By: Admin
PDF Version: A Superior Court’s Inherent Jurisdiction to Infringe the Charter Right to a Jury Trial?
Case Commented On: R v Boisjoli, 2018 ABQB 410 (CanLII)
The decision of Justice Eldon J. Simpson in R v Boisjoli is unusual. On April 5, 2018, the Crown and the accused, Mr. Boisjoli, appeared before Justice Simpson to select jurors for a trial scheduled for the week of April 9. The charge (or one of the charges) was one of intimidation of a justice system participant, contrary to section 423.1 of the Criminal Code, RSC 1985, c C-46. However, no jury was selected on April 5. Instead, Justice Simpson, by his own motion and under the claimed authority of the court’s inherent jurisdiction, ordered that Mr.

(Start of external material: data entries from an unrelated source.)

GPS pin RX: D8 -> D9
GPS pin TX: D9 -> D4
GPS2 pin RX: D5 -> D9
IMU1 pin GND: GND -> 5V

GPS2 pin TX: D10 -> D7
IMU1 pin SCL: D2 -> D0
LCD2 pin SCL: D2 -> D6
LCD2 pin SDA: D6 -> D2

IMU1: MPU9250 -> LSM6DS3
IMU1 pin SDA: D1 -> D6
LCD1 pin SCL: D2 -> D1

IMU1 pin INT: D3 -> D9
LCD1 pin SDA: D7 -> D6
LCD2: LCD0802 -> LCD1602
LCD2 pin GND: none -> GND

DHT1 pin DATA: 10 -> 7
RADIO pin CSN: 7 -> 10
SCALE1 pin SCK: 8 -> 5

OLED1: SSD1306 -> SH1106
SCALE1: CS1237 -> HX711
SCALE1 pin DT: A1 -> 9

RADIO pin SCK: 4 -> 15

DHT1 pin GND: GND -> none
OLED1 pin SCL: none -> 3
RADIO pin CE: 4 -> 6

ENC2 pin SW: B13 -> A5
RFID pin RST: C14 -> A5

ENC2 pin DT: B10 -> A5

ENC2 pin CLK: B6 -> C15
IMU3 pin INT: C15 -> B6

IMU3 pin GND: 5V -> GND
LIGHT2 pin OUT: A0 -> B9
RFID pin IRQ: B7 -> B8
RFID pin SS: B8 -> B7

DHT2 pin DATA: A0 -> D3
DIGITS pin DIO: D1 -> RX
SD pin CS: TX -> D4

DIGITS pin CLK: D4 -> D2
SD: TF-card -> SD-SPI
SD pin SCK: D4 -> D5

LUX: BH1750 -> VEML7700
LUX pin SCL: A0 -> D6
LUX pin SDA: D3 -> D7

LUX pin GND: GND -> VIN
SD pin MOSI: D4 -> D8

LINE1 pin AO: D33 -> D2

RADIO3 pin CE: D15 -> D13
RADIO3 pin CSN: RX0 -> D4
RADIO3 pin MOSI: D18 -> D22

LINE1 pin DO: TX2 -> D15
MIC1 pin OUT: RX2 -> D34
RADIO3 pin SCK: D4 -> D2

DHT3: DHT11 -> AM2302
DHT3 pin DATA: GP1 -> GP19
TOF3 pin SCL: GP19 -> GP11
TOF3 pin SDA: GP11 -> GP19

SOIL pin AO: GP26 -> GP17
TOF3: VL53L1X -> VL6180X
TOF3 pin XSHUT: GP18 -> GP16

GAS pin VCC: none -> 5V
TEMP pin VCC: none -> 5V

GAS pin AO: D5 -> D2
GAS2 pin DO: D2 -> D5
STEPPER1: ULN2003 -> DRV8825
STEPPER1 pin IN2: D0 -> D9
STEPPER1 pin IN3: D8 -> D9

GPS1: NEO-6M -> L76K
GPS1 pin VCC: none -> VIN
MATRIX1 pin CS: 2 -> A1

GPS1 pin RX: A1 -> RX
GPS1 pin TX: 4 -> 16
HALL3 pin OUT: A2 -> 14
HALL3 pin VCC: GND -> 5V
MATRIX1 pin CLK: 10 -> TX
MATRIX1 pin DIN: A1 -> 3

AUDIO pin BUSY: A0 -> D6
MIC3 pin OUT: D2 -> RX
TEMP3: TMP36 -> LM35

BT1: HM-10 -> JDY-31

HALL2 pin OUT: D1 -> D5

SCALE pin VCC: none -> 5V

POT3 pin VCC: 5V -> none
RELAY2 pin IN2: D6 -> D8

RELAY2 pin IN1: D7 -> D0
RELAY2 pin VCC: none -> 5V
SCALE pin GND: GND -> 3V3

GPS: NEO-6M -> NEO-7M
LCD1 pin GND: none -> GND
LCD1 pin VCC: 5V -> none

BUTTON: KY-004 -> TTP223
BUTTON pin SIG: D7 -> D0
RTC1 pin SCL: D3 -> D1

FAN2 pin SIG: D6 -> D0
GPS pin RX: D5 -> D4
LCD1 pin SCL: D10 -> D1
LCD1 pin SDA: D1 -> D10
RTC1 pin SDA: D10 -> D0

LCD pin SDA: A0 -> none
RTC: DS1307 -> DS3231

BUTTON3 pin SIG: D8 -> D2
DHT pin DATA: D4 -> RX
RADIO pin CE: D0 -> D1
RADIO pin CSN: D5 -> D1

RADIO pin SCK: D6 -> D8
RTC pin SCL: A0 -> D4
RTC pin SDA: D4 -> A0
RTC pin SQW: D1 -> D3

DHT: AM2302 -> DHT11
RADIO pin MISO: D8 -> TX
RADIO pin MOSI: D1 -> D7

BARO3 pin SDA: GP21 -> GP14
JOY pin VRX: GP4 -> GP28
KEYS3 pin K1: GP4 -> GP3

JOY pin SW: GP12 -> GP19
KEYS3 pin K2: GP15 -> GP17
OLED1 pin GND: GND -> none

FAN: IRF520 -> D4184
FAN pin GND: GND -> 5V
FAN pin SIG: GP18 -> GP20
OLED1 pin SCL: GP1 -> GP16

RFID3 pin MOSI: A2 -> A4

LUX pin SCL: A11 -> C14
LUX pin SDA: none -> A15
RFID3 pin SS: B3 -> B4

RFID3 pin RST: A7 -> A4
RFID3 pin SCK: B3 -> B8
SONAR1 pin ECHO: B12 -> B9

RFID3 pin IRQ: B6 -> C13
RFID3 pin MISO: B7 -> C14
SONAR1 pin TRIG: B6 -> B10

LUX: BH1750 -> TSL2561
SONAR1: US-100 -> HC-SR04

Boisjoli’s trial go ahead as a trial by judge alone. Justice Simpson’s order was made because of the anticipated behavior of Mr. Boisjoli, i.e. that he intended to “artificially frustrate the jury selection process” (at para 24) and “disrupt and sabotage” the jury trial (at para 37). There was only a brief mention of Mr. Boisjoli’s Charter right to a trial by jury, and no Charter analysis. Instead, Justice Simpson relied upon an analogy to a section in the Criminal Code that equated an accused’s non-appearance with a waiver of a jury trial.